Shaggy Skips Explicit for Suggestive
May 14, 2001 -- Shaggy is the guy who made "bangin' on the bathroom floor" part of adolescent lingo, thanks to his "It Wasn't Me," so it's not surprising that he's pushing the limits again with the suggestive "Freaky Girl," the fourth single from his multiplatinum chart-topping album Hot Shot. But this time he doesn't think there's that much for anyone to get upset about.
"I just sat in my living room thinking about things people can get freaky with, things that are freaky," Shaggy says of writing the song. "You write down on the side of your paper — whips, chains, hanging from your chandelier, things you think would be funny. That's the first stuff that comes to mind when you talk about someone being freaky, right? And I said, 'I'm going to write about being freaky, and it's cool if you want to be freaky,' and that's what I did — I'm not saying that we're going to use whips and chains; I'm asking you, 'Are you down with that?' It's a simple question."
Shaggy says he's had a bit of backlash to his songs; one school district, he says, banned "It Wasn't Me" from being played on its buses, which he calls "just stupid." But he thinks that for the most part, people who hear his songs "accept them and view it as fun."
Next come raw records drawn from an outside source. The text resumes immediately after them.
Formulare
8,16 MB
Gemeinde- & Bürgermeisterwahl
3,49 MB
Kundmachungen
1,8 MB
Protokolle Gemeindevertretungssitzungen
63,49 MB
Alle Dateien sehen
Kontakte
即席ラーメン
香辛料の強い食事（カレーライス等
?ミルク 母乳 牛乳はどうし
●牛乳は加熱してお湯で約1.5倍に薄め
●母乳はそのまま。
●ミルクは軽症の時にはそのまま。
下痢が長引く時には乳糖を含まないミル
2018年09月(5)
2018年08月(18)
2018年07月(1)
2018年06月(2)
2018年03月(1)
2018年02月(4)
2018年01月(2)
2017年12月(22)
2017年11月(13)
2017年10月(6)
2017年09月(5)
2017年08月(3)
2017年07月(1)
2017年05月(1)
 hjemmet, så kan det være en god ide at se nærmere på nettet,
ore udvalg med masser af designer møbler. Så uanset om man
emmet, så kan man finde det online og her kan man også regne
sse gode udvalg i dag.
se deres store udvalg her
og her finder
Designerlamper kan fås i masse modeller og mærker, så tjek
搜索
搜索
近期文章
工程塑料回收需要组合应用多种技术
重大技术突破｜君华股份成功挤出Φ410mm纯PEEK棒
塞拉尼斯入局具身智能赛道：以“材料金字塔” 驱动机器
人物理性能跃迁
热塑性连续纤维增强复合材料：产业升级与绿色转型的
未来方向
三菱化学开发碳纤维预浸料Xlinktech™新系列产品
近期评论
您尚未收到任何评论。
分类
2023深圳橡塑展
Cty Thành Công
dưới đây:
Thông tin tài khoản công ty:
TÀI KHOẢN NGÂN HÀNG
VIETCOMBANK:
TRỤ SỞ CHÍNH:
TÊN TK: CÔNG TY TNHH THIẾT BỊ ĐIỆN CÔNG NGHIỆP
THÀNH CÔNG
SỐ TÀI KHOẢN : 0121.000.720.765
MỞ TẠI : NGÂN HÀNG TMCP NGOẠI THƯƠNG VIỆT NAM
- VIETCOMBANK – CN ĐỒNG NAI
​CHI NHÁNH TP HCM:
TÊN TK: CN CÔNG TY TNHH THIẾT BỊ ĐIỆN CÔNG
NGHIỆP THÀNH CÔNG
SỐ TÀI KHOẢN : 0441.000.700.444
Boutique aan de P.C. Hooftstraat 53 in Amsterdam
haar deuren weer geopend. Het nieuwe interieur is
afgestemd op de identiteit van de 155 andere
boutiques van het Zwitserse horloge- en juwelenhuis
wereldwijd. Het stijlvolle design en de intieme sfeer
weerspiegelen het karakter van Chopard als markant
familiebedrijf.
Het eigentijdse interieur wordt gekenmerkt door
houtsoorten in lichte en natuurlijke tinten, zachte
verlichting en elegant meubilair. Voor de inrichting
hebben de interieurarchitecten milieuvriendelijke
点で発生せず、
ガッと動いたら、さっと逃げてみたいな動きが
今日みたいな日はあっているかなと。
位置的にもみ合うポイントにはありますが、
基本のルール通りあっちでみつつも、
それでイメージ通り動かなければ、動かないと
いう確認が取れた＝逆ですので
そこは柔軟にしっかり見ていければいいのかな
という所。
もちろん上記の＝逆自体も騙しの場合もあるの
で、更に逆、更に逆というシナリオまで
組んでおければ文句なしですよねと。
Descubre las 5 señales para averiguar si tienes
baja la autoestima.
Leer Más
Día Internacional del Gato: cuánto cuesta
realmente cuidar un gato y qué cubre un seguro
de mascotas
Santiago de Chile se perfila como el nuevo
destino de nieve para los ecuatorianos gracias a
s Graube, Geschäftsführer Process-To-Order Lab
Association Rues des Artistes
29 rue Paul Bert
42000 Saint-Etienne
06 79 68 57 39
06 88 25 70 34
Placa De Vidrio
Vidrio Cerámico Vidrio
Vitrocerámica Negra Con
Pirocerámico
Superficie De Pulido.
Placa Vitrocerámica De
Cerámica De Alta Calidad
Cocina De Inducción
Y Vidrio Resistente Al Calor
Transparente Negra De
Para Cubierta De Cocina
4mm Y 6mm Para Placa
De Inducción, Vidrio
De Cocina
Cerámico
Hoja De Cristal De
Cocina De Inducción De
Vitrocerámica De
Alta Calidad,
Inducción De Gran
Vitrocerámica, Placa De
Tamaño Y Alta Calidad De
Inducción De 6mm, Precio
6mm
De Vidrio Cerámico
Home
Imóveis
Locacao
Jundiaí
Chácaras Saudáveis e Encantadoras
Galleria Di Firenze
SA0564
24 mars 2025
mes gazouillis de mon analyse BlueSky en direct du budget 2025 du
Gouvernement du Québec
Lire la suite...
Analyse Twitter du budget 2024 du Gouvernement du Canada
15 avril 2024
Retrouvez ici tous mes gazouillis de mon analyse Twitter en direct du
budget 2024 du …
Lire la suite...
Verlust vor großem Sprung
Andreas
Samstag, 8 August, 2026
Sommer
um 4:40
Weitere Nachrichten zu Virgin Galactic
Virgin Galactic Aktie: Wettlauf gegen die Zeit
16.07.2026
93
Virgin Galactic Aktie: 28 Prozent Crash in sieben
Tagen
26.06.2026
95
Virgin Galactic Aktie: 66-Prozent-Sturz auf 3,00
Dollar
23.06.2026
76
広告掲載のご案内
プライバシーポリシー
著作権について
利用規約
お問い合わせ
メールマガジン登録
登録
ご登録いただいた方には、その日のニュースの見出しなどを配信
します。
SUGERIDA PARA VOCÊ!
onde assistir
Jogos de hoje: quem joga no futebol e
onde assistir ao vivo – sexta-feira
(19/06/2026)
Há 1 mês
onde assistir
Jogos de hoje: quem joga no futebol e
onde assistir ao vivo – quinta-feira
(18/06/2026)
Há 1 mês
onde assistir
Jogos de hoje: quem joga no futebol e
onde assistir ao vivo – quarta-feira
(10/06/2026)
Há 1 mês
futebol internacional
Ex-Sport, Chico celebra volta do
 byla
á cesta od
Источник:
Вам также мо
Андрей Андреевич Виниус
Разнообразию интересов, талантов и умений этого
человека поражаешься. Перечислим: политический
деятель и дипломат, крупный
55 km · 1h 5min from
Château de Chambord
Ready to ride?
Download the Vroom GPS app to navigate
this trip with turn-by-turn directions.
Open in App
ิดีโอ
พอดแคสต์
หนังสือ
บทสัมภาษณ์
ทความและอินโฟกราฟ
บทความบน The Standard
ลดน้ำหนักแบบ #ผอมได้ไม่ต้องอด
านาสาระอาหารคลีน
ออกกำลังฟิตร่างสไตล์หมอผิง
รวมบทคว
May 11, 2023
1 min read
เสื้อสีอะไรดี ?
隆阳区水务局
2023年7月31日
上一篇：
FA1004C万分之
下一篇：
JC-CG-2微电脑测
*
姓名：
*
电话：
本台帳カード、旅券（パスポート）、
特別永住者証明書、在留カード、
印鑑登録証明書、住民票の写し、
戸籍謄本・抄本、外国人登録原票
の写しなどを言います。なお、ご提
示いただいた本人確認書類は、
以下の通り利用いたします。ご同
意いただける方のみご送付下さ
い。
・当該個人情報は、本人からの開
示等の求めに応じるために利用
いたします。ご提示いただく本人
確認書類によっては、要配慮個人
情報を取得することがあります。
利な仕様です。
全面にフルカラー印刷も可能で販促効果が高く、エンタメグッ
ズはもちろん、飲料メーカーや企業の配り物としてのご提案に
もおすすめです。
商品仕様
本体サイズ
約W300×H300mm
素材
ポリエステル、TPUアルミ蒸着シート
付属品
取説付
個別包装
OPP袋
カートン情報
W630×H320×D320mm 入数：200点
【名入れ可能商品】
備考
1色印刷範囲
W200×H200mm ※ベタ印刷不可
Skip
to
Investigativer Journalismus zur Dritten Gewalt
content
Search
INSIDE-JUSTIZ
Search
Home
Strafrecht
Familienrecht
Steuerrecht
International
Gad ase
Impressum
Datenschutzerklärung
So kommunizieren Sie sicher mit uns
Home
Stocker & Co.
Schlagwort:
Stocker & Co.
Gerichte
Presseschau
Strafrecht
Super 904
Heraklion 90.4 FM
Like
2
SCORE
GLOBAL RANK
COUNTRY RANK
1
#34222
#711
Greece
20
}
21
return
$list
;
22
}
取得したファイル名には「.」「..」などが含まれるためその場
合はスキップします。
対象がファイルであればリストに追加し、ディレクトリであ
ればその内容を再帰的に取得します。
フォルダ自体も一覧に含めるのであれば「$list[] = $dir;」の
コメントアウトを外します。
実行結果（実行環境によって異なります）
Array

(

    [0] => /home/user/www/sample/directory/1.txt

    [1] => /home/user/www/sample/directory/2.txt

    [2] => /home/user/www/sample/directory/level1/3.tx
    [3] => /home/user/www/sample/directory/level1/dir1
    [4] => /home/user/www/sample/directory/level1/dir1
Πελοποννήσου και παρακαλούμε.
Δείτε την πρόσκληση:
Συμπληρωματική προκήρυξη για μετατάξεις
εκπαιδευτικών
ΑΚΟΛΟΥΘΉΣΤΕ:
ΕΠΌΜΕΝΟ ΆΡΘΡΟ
"It's because I don't use the obvious words," he explains. "I don't like hearing records with bleeps, so I might find words that might paint the picture that would not be so blunt or offensive; I call it clever writing. I'm not with explicit lyrics; I'm with suggestive lyrics. Kids don't know, man; one mom told me about her son hearing 'It Wasn't Me' and asking her, 'So mom, um, why is he bangin' on the bathroom floor and not on the door?' The kid didn't have a clue. You know what the mom said? 'Oh, that's because you have neighbors, and banging on the door might be a problem, so they do it on the floor.' [Kids] only have a clue if the adults put it in their head and make it sound like it's something bad; then they'll be saying, 'Oh, shit; he said the nasty.'"
Shaggy kicks off a North American tour opening for the Backstreet Boys on June 8 in Orlando, Fla.